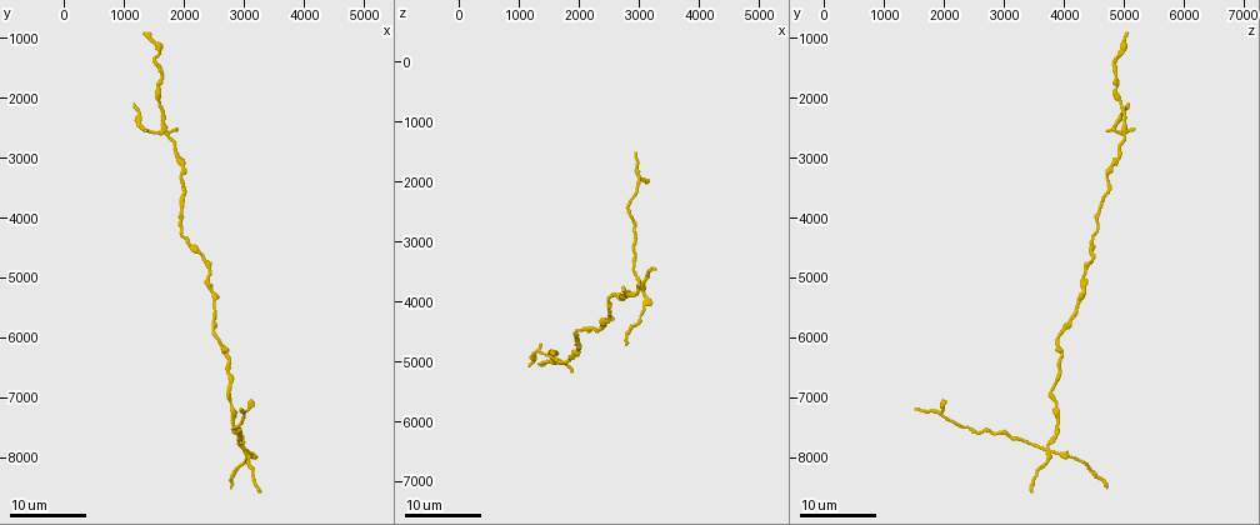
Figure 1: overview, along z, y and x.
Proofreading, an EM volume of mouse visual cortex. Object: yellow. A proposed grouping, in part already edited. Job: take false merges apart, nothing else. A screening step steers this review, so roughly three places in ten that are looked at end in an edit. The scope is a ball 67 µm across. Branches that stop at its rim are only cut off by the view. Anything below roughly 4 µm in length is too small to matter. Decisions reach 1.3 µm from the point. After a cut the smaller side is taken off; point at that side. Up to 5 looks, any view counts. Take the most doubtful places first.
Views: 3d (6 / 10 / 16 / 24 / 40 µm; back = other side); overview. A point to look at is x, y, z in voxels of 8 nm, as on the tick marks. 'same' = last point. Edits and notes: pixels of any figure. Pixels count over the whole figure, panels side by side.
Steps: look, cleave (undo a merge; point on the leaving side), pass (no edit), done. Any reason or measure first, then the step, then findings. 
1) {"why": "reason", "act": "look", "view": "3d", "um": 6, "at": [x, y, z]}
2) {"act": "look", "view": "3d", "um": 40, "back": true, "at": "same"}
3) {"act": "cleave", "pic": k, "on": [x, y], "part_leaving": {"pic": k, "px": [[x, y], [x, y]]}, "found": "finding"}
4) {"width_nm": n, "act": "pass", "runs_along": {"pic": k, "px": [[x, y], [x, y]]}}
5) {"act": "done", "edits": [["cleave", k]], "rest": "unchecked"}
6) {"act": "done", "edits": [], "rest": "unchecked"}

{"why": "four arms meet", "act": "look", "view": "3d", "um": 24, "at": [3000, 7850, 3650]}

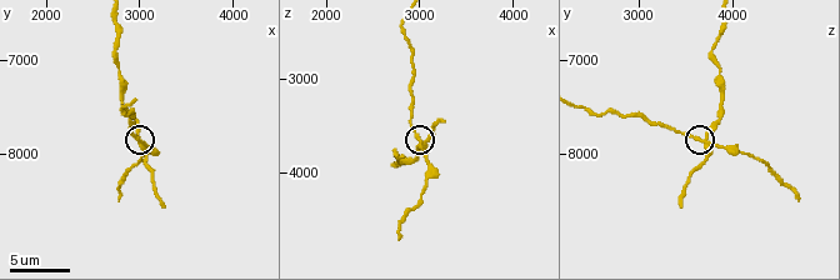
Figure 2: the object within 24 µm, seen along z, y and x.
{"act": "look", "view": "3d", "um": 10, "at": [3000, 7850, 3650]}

********

Task directions: With pictures left out, print the lines of the material above from the line containing "Steps: look, cleave" through its last line, exactly and nothing more.

Answer section:
Steps: look, cleave (undo a merge; point on the leaving side), pass (no edit), done. Any reason or measure first, then the step, then findings. 
1) {"why": "reason", "act": "look", "view": "3d", "um": 6, "at": [x, y, z]}
2) {"act": "look", "view": "3d", "um": 40, "back": true, "at": "same"}
3) {"act": "cleave", "pic": k, "on": [x, y], "part_leaving": {"pic": k, "px": [[x, y], [x, y]]}, "found": "finding"}
4) {"width_nm": n, "act": "pass", "runs_along": {"pic": k, "px": [[x, y], [x, y]]}}
5) {"act": "done", "edits": [["cleave", k]], "rest": "unchecked"}
6) {"act": "done", "edits": [], "rest": "unchecked"}

{"why": "four arms meet", "act": "look", "view": "3d", "um": 24, "at": [3000, 7850, 3650]}

Figure 2: the object within 24 µm, seen along z, y and x.
{"act": "look", "view": "3d", "um": 10, "at": [3000, 7850, 3650]}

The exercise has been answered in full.